Atomkraftwerk Gundremmingen abschalten!
In nur 28 km Entfernung zu Krumbach lauert die Gefahr! Leider hört man ganz aktuell zum Thema Gundremmingen nur aus Augsburg. Die Krumbacher warten wahrscheinlich lieber auf den Ernstfall, denn Hinterher jammern ist besser als vorher zu Handeln.
Die Grüne Stadtratsfraktion in Augsburg sieht sich aufgrund der schrecklichen Ereignisse in Japan in ihrer Position bestätigt, dass die nur 40 km von Augsburg entfernten Atomreaktoren in Gundremmingen dringend abgeschaltet werden müssen. Die Grüne Fraktion erinnert an ihren Antrag vom September letzten Jahres im Kontext der Diskussion um die Laufzeitverlängerung. Schon damals war der Stadtrat aufgerufen, in einer Resolution das Ende der Atomkraft in Gundremmingen zu fordern. Zu diesem Antrag wurde vom Umweltausschuss zwar eine von allen Fraktionen verlangte Anhörung durchgeführt, allerdings konnte sich die Regierungsmehrheit bisher der Forderung nach schnellstmöglicher Abschaltung der Reaktoren in Gundremmingen nicht anschließen. Deshalb hat die Grüne Fraktion den Antrag erneut in den Stadtrat eingebracht.

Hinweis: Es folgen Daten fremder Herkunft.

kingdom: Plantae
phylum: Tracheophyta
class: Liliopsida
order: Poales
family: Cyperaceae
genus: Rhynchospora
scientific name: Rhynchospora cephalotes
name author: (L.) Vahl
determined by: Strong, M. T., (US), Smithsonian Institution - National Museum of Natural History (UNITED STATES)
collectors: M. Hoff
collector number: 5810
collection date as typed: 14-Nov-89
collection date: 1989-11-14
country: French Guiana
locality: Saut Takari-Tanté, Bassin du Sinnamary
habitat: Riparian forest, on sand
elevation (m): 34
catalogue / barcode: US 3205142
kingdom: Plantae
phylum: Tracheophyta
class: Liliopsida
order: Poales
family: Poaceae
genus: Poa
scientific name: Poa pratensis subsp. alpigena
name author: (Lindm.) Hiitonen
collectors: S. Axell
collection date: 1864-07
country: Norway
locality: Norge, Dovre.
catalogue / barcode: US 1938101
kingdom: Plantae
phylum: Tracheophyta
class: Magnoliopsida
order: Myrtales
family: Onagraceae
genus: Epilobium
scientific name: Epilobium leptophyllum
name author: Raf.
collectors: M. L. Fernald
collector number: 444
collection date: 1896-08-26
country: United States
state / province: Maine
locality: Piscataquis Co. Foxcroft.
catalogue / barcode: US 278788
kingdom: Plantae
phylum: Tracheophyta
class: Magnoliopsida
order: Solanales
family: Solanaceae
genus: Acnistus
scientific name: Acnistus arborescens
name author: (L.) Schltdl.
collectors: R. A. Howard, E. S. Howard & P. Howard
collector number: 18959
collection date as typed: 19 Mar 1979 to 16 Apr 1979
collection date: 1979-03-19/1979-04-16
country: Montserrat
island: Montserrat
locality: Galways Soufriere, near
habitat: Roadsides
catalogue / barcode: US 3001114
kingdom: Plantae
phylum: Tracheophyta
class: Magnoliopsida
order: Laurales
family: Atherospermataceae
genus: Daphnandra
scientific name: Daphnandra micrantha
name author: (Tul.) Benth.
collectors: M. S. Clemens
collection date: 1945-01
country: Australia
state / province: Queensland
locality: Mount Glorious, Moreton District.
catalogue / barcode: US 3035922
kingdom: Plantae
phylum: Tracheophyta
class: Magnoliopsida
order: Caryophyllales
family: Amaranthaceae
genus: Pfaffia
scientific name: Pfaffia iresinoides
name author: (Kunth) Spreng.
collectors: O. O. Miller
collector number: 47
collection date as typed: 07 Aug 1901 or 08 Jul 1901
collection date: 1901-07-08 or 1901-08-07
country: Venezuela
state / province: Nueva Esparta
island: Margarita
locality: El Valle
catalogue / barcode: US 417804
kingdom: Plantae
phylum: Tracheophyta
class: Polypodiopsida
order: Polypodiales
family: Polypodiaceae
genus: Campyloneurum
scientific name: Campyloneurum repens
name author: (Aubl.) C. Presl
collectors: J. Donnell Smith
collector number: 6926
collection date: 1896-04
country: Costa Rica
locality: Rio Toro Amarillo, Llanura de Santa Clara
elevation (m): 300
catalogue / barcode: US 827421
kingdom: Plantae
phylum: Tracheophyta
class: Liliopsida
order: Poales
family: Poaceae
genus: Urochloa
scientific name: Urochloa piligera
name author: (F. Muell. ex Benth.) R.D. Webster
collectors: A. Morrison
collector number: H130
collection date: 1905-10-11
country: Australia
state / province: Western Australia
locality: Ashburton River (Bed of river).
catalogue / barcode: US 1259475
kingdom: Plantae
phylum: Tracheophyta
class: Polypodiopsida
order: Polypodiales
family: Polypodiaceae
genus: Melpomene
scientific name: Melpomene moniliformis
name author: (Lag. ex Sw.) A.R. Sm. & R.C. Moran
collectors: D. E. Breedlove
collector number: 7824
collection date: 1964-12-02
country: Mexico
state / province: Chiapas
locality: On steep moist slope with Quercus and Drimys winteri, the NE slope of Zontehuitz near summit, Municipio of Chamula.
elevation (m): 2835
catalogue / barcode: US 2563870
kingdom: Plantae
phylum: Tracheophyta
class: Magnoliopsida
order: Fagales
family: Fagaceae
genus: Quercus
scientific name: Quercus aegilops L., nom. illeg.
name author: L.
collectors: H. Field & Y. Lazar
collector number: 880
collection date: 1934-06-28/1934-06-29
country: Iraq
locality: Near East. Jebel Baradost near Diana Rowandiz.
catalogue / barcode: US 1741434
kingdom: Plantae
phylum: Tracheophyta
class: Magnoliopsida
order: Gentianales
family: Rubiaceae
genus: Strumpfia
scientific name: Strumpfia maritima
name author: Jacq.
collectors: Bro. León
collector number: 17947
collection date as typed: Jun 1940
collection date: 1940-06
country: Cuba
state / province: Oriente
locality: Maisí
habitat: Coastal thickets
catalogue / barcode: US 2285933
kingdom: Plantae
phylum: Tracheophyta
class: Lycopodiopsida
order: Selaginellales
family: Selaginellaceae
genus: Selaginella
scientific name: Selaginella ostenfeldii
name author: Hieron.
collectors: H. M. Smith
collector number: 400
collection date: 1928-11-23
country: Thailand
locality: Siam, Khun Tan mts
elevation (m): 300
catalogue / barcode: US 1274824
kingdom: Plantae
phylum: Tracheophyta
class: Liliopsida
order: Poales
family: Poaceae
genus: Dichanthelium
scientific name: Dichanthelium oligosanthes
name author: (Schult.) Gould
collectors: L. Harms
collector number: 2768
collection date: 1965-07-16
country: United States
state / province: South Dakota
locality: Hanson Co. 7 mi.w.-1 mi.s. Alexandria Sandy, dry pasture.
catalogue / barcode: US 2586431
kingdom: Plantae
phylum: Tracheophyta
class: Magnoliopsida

Für die Grüne Fraktion steht fest, dass auch Bayern so schnell wie möglich von der Atomenergie unabhängig werden muss. Reiner Erben: „Die Ereignisse in Japan haben leider bestätigt, dass Atomenergie Risiken erzeugt, die letztlich nicht beherrschbar sind. Deshalb müssen auch im Interesse Augsburgs die Blöcke B und C in Gundremmingen endlich abgeschaltet werden. Der Stadtrat muss dazu ein eindeutiges Zeichen setzen!“
Die Forderung nach einem schnellstmöglichen Abschalten der Reaktoren in Gundremmingen wird aus Sicherheitsgründen gefordert und aufgrund der Tatsache, dass in jeder Betriebsstunde eines AKWs hochgiftiger Atommüll produziert wird, für dessen Entsorgung es nach wie vor keine Lösung gibt. Deshalb werden in Gundremmingen, ca. 40 km Luftlinie von Augsburg entfernt, über 1.500 Brennelemente in einem ungenügend gesicherten Zwischenlager aufbewahrt. Reiner Erben: „Es ist unverantwortlich zu den riesigen Mengen von Atommüll weiteren giftigen Abfall hinzuzufügen und diesen schlecht gesichert zwischenzulagern.“
Die Piratenpartei sagt übrigens zum Thema:
Es ist an der Zeit einen Schlußstrich zu ziehen unter das Kapitel Atomenergie in Deutschland und zum ursprünglichen Ausstieg zurückzukehren, der einen ordentlichen Übergang zu einer neuen Energieinfrastruktur ermöglicht und die Risiken und Belastungen durch den verbleibenden Betrieb der Atomkraftwerke begrenzt.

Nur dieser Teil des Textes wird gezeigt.